# 425B

## Description

A matrix with $n$ rows and $m$ columns consists of 1s and 0s. ($1\leq n,m \leq 100$) We are asked to change the matrix with less than $k$ operations. ($1\leq k \leq 10$) After the change, every connected region is a rectangle. Output the minimal number of operations needed.

## Tutorial

The final matrix must look like a chess board but with rectangles of 1s and 0s instead of squares of black and white. So there is a vector $x$ has $n$ values can serve as a pattern of each column. Every column either the same as $x$ or different with $x$ in every value. If we found $x$, we can easily use greedy to decide how many operations we need to change each column into $x$ or its counter part.

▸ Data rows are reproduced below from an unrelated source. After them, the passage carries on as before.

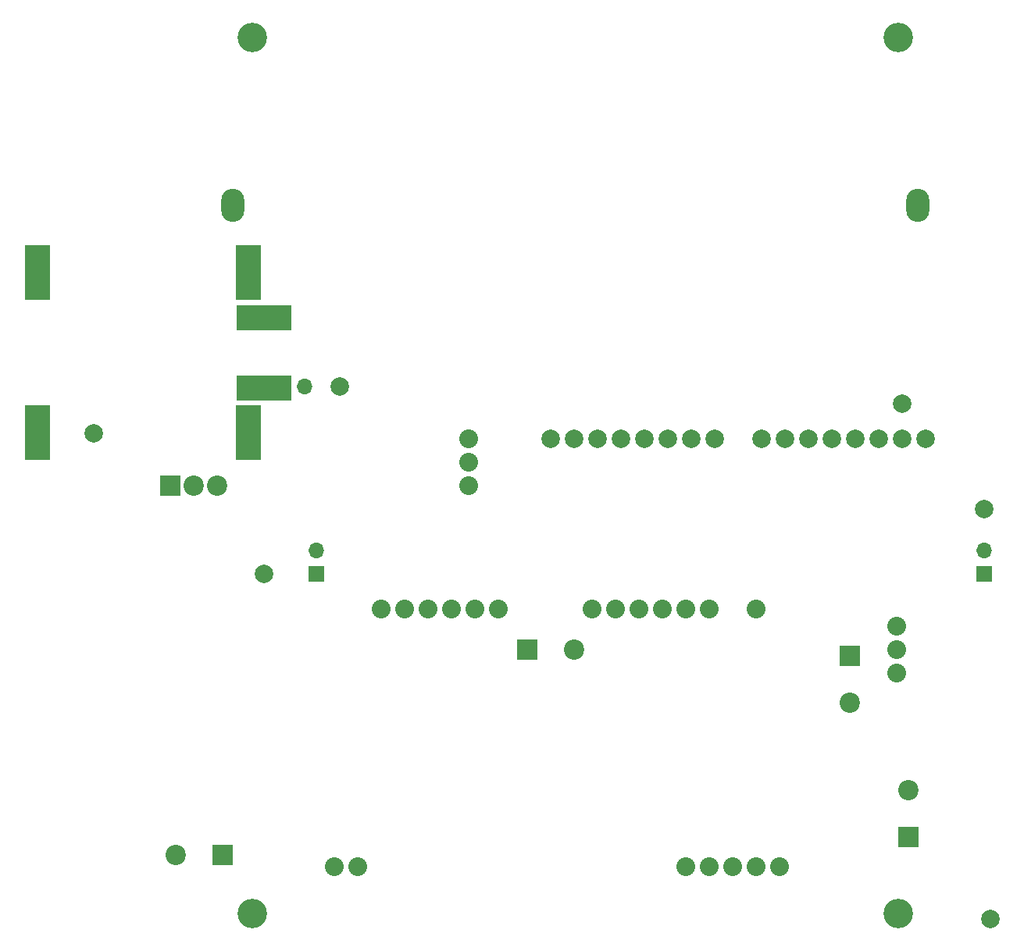
<source format=gbr>
G04 #@! TF.GenerationSoftware,KiCad,Pcbnew,5.1.5+dfsg1-2build2*
G04 #@! TF.CreationDate,2021-01-06T15:03:12+09:00*
G04 #@! TF.ProjectId,robot,726f626f-742e-46b6-9963-61645f706362,rev?*
G04 #@! TF.SameCoordinates,Original*
G04 #@! TF.FileFunction,Soldermask,Bot*
G04 #@! TF.FilePolarity,Negative*
%FSLAX46Y46*%
G04 Gerber Fmt 4.6, Leading zero omitted, Abs format (unit mm)*
G04 Created by KiCad (PCBNEW 5.1.5+dfsg1-2build2) date 2021-01-06 15:03:12*
%MOMM*%
%LPD*%
G04 APERTURE LIST*
%ADD10O,2.500000X3.600000*%
%ADD11R,2.200000X2.200000*%
%ADD12C,2.200000*%
%ADD13C,2.032000*%
%ADD14C,3.200000*%
%ADD15R,2.800000X6.000000*%
%ADD16R,6.000000X2.800000*%
%ADD17C,2.000000*%
%ADD18O,1.700000X1.700000*%
%ADD19R,1.700000X1.700000*%
G04 APERTURE END LIST*
D10*
X-2125000Y-18200000D03*
X72125000Y-18200000D03*
D11*
X71120000Y-86745000D03*
D12*
X71120000Y-81665000D03*
D11*
X-3175000Y-88650000D03*
D12*
X-8255000Y-88650000D03*
D11*
X29845000Y-66425000D03*
D12*
X34925000Y-66425000D03*
D11*
X64770000Y-67060000D03*
D12*
X64770000Y-72140000D03*
D11*
X-8890000Y-48645000D03*
D12*
X-6350000Y-48645000D03*
X-3810000Y-48645000D03*
D13*
X54610000Y-89920000D03*
X49530000Y-89920000D03*
X54610000Y-61980000D03*
X49530000Y-61980000D03*
X46990000Y-61980000D03*
X44450000Y-61980000D03*
X41910000Y-61980000D03*
X39370000Y-61980000D03*
X36830000Y-61980000D03*
X26670000Y-61980000D03*
X24130000Y-61980000D03*
X21590000Y-61980000D03*
X19050000Y-61980000D03*
X16510000Y-61980000D03*
X13970000Y-61980000D03*
X8890000Y-89920000D03*
X11430000Y-89920000D03*
X46990000Y-89920000D03*
X52070000Y-89920000D03*
X57150000Y-89920000D03*
X69850000Y-63885000D03*
X69850000Y-66425000D03*
X69850000Y-68965000D03*
X23495000Y-48645000D03*
X23495000Y-46105000D03*
X23495000Y-43565000D03*
D14*
X0Y-95000000D03*
X70000000Y-95000000D03*
X0Y0D03*
X70000000Y0D03*
D15*
X-23300000Y-42885000D03*
X-23300000Y-25515000D03*
X-440000Y-42885000D03*
X-440000Y-25515000D03*
D16*
X1260000Y-38010000D03*
X1260000Y-30390000D03*
D17*
X55245000Y-43565000D03*
X57785000Y-43565000D03*
X60325000Y-43565000D03*
X62865000Y-43565000D03*
X65405000Y-43565000D03*
X67945000Y-43565000D03*
X70485000Y-43565000D03*
X73025000Y-43565000D03*
X32385000Y-43565000D03*
X34925000Y-43565000D03*
X37465000Y-43565000D03*
X40005000Y-43565000D03*
X42545000Y-43565000D03*
X45085000Y-43565000D03*
X47625000Y-43565000D03*
X50165000Y-43565000D03*
X-17145000Y-42930000D03*
D18*
X79375000Y-55630000D03*
D19*
X79375000Y-58170000D03*
D17*
X70485000Y-39755000D03*
D19*
X3175000Y-37850000D03*
D18*
X5715000Y-37850000D03*
D19*
X6985000Y-58170000D03*
D18*
X6985000Y-55630000D03*
D17*
X79375000Y-51185000D03*
X1270000Y-58170000D03*
X80010000Y-95635000D03*
X9525000Y-37850000D03*
M02*

</source>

Posit $n \leq m$. There are two situations. The first is $n > k$, which means some columns cannot be modified, since $m > k$ (because $n \leq m$ and $n > k$). If we modify each column, we must use more than $k$ operations which is not allowed. So we just enumerate each column as $x$ and calculate the answer.

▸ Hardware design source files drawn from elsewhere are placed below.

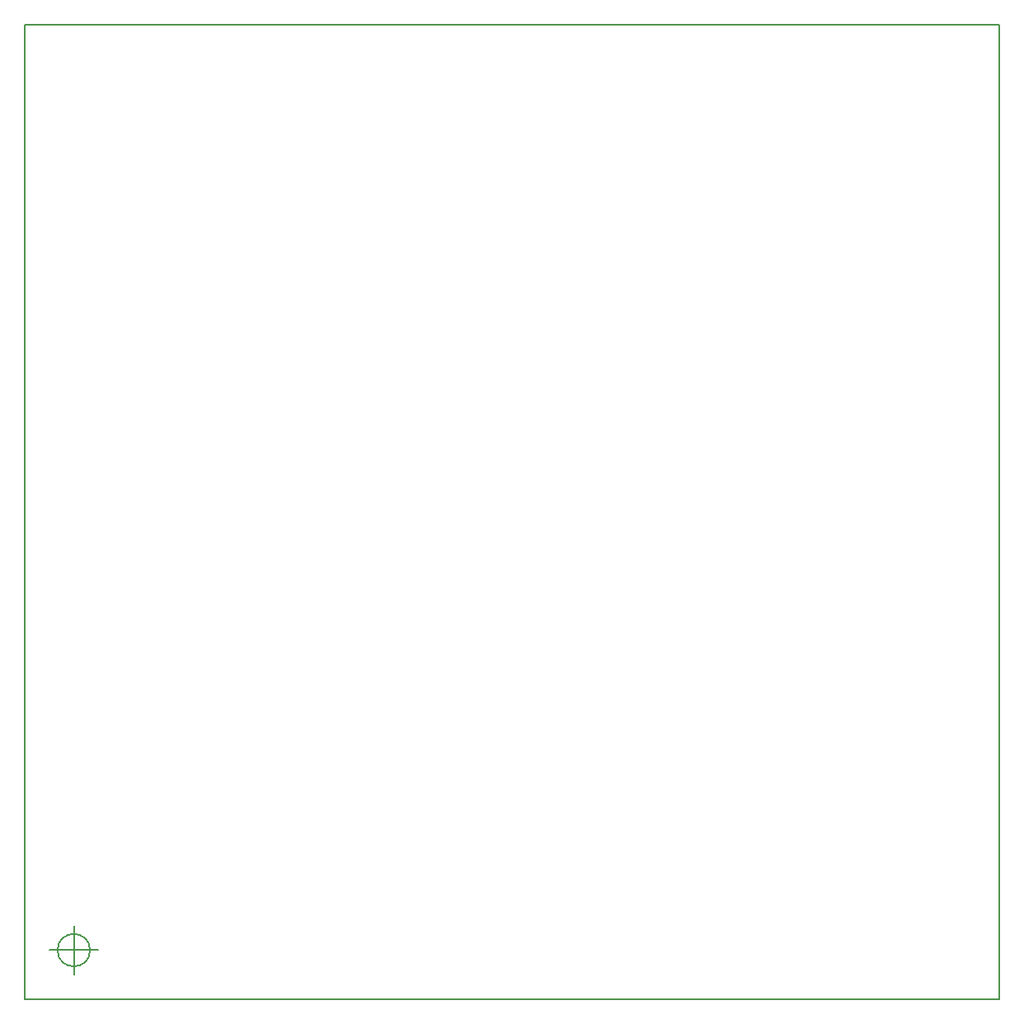
<source format=gbr>
G04 #@! TF.FileFunction,Profile,NP*
%FSLAX46Y46*%
G04 Gerber Fmt 4.6, Leading zero omitted, Abs format (unit mm)*
G04 Created by KiCad (PCBNEW 4.0.7-e2-6376~58~ubuntu16.04.1) date Sun Nov 18 23:22:19 2018*
%MOMM*%
%LPD*%
G01*
G04 APERTURE LIST*
%ADD10C,0.100000*%
%ADD11C,0.150000*%
G04 APERTURE END LIST*
D10*
D11*
X106666666Y-144999800D02*
G75*
G03X106666666Y-144999800I-1666666J0D01*
G01*
X102500000Y-144999800D02*
X107500000Y-144999800D01*
X105000000Y-142499800D02*
X105000000Y-147499800D01*
X100000000Y-150000000D02*
X200000000Y-150000000D01*
X100000000Y-50000000D02*
X100000000Y-150000000D01*
X200000000Y-50000000D02*
X100000000Y-50000000D01*
X200000000Y-150000000D02*
X200000000Y-50000000D01*
M02*

</source>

The second situation is $n \leq k$. Since $k \leq 10$, we can just enumerate all the possible $x$ with $O(2^n)$, and use the same method to calculate the answer.

## Solution

#include <cstdio>
#include <algorithm>
using namespace std;

const int MAX_N = 110;
const int MAX_M = 110;

int n, m, opr_num;
int f[MAX_N][MAX_M];
int vec[MAX_N];

void make(int bits)
{
int i = 0;
while (bits)
{
vec[i++] = bits & 1;
bits >>= 1;
}
}

int work()
{
int ret = 0;
for (int i = 0; i < m; i++)
{
int same = 0;
int diff = 0;
for (int j = 0; j < n; j++)
{
if (vec[j] == f[j][i])
{
same++;
}else
{
diff++;
}
}
ret += min(same, diff);
}
return ret;
}

int main()
{
//input
scanf("%d%d%d", &n, &m, &opr_num);
for (int i = 0; i < n; i++)
{
for (int j = 0; j < m; j++)
{
if (m > n)
{
scanf("%d", &f[i][j]);
}else
{
scanf("%d", &f[j][i]);
}
}
}
if (n > m)
{
swap(m, n);
}

//work
int ans = n * m;
if (n <= opr_num)
{
for (int i = 0; i < (1 << n); i++)
{
make(i);
ans = min(ans, work());
}
}else
{
for (int i = 0; i < m; i++)
{
for (int j = 0; j < n; j++)
{
vec[j] = f[j][i];
}
ans = min(ans, work());
}
}
if (ans > opr_num)
{
puts("-1");
}else
{
printf("%d\n", ans);
}
return 0;
}